◆ **TASK TO COMPLETE**
In the entries below, count every line that has the string "After", and answer with that count alone.

(Saved data entries)
************
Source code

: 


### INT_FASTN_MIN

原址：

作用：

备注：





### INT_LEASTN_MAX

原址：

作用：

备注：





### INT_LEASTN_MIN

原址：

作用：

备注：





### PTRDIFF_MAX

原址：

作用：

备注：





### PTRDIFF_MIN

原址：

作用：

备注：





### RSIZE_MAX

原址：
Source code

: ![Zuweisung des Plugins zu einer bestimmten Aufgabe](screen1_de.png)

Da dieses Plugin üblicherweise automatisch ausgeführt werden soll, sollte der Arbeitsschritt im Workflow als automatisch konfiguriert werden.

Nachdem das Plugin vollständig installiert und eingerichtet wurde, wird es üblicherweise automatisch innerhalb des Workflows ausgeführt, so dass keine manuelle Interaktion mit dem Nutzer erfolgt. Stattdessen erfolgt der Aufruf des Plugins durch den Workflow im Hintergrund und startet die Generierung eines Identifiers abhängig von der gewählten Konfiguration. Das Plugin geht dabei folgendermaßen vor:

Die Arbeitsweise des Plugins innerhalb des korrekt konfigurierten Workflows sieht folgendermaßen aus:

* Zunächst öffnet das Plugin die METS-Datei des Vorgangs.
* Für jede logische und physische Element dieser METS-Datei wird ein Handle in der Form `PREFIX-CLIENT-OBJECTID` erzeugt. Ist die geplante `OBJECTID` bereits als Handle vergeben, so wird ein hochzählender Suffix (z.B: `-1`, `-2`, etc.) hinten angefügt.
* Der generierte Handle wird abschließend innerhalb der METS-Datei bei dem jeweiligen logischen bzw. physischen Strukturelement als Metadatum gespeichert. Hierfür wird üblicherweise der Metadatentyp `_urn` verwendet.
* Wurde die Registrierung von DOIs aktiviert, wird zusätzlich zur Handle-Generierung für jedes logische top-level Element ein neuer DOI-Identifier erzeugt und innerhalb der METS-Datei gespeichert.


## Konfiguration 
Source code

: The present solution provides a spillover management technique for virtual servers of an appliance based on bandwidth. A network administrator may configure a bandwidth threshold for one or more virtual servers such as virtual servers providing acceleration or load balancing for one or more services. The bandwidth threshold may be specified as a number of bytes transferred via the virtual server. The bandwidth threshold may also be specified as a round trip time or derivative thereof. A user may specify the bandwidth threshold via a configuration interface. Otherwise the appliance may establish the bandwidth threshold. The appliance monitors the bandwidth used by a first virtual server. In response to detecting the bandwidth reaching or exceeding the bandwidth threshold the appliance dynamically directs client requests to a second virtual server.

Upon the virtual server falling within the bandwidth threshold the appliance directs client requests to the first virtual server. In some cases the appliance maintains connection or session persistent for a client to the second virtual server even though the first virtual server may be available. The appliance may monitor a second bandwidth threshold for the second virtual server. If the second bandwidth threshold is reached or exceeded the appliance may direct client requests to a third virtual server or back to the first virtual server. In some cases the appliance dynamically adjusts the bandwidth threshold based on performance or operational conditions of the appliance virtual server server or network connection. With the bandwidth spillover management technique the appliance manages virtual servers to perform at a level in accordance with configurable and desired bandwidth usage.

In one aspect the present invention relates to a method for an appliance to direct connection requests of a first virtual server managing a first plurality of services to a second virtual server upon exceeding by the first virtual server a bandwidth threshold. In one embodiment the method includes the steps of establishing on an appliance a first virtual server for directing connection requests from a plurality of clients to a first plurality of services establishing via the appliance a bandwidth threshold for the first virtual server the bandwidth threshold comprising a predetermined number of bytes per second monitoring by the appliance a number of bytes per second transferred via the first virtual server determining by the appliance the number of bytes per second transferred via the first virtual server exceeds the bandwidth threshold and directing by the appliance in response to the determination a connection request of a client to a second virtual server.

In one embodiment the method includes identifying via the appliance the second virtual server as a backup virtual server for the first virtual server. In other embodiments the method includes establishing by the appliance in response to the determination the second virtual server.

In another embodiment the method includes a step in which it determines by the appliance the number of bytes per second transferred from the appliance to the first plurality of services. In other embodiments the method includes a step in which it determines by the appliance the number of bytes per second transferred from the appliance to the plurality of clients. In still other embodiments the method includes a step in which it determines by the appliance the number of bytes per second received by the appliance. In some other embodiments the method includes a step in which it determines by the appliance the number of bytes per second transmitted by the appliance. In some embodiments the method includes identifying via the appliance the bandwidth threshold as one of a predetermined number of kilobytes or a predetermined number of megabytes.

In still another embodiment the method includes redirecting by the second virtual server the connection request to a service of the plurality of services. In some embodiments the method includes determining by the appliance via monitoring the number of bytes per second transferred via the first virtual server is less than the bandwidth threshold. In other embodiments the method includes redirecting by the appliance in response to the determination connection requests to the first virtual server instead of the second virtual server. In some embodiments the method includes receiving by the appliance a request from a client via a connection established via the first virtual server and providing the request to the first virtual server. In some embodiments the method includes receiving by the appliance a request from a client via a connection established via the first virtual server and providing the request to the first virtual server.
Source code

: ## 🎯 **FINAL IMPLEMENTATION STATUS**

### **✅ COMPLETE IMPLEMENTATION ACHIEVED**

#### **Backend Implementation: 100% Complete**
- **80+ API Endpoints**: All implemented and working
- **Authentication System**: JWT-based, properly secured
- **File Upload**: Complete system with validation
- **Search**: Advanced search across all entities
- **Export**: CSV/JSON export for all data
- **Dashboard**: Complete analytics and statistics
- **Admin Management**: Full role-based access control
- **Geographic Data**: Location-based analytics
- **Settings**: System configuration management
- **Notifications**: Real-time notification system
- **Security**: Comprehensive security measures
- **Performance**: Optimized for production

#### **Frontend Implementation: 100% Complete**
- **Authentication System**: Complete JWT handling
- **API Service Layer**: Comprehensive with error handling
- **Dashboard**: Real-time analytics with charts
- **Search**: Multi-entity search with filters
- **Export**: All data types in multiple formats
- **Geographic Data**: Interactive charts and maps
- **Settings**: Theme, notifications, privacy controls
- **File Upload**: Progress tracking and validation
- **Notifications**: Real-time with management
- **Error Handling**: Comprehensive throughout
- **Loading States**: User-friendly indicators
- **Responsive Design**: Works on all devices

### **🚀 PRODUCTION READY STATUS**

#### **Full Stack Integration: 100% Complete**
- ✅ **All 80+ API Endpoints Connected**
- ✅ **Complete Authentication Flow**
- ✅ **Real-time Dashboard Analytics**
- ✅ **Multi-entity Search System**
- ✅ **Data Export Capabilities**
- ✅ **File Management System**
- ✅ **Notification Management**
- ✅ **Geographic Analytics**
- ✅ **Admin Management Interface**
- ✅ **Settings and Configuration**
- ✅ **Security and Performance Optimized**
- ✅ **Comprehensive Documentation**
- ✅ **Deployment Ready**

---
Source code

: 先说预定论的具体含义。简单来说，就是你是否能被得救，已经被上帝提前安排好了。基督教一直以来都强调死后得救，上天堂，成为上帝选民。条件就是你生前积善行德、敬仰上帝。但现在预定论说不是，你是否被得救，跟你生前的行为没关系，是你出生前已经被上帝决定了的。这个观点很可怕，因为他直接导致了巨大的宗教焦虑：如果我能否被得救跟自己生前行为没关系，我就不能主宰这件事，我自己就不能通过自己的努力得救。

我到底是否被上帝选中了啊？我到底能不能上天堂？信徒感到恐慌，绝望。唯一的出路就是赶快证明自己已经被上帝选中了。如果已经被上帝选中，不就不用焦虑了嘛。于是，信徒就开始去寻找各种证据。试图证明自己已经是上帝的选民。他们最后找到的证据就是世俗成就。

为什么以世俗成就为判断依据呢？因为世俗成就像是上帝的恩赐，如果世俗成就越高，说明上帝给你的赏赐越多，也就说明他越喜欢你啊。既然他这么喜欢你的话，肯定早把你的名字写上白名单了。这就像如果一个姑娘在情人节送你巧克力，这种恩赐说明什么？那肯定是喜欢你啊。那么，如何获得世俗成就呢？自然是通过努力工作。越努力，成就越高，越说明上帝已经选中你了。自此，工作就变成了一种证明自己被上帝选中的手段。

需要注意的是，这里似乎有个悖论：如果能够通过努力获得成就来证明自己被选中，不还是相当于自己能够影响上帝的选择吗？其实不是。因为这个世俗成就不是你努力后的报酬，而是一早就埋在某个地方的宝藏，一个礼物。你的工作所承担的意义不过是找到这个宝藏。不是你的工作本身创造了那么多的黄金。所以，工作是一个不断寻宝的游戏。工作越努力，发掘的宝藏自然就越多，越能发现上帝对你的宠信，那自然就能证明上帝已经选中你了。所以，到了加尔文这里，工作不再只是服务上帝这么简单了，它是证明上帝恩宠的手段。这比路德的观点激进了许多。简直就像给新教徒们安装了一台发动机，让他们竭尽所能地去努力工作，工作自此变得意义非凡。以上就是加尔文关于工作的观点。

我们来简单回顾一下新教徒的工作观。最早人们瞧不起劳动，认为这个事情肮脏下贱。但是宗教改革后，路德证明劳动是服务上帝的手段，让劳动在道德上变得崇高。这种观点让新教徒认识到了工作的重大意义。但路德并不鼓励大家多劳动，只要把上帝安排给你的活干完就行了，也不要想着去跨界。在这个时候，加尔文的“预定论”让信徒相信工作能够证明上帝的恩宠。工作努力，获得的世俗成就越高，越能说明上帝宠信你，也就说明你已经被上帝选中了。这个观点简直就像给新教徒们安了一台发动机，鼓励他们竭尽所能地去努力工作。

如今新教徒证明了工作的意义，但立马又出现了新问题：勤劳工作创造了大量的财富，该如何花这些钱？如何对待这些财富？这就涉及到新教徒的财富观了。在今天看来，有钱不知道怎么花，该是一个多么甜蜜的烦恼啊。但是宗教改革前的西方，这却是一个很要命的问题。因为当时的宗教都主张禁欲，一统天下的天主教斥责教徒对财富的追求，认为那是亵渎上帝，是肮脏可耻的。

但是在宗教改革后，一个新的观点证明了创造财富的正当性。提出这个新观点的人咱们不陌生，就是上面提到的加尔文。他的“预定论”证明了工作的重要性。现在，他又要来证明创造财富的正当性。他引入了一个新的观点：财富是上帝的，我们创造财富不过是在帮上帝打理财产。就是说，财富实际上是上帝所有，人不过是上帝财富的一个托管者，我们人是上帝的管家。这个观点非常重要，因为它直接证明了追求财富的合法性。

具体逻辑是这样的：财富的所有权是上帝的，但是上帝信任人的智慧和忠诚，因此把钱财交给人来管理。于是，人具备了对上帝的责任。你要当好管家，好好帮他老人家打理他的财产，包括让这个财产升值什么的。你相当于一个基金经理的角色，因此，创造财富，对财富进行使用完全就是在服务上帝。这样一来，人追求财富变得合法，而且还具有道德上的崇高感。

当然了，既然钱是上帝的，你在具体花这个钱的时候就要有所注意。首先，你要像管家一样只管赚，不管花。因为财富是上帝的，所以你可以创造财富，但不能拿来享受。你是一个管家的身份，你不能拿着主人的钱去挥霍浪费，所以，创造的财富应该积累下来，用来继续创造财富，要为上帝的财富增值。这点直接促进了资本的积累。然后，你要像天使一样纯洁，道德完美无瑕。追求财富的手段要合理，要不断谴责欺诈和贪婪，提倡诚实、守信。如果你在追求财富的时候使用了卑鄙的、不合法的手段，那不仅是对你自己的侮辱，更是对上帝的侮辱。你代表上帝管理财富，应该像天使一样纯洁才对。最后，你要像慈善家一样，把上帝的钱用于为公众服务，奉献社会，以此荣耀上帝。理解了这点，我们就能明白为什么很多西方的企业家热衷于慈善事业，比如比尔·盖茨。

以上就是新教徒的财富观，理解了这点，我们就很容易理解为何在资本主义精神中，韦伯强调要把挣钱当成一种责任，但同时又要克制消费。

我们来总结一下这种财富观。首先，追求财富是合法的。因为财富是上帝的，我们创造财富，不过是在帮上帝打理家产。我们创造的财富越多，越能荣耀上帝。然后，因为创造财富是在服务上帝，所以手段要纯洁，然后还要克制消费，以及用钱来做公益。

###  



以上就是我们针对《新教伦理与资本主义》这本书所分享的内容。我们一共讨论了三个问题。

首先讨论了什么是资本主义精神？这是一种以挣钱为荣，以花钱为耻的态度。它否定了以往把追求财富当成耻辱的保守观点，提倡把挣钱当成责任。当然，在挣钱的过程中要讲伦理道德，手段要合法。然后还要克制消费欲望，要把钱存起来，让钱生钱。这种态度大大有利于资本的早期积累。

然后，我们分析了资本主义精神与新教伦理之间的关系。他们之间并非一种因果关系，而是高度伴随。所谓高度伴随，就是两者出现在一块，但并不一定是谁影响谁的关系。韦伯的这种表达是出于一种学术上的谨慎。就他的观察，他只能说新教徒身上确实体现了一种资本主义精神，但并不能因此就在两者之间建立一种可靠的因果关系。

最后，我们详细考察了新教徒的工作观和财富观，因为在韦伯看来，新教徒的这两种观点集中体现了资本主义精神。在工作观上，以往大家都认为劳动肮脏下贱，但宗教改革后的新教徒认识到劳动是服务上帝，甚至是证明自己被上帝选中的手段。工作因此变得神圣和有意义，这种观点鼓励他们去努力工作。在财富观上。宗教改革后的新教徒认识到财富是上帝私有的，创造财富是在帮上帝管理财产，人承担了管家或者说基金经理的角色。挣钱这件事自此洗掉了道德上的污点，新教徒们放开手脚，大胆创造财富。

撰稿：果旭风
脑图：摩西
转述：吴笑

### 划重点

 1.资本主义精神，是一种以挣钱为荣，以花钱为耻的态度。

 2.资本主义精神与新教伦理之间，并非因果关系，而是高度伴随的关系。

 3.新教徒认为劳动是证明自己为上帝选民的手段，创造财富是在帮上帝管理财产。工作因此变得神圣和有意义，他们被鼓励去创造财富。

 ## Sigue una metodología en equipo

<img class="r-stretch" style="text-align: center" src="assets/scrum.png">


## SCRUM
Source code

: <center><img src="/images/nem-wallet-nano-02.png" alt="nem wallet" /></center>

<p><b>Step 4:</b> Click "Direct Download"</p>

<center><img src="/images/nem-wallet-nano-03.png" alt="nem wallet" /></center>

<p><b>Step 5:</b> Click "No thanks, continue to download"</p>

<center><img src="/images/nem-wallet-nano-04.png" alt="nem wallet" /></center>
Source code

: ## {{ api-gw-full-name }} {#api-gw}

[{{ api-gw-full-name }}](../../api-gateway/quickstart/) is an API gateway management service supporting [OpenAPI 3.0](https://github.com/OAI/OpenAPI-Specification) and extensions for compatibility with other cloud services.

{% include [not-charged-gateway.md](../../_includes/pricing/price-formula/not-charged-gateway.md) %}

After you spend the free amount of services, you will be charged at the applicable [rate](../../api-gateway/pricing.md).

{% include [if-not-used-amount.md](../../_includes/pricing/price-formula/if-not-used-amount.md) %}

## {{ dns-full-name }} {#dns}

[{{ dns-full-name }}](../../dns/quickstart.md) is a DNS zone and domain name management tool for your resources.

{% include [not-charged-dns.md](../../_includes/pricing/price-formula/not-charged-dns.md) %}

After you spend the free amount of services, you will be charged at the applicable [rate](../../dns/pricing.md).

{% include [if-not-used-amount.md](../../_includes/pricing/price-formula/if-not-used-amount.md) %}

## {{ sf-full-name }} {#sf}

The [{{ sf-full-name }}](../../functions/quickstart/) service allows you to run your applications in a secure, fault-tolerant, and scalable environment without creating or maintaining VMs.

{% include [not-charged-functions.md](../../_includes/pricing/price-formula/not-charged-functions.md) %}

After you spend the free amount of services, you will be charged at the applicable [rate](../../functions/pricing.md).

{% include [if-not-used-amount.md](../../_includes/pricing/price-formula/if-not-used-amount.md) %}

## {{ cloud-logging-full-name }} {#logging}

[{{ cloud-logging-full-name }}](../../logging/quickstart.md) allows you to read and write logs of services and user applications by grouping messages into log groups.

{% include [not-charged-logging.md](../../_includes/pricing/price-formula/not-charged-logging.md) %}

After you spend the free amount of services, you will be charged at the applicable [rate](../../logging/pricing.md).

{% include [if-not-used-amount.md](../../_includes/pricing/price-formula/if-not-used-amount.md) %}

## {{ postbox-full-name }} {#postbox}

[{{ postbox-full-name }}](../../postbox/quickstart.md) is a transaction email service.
************
◆ **REPLY**
4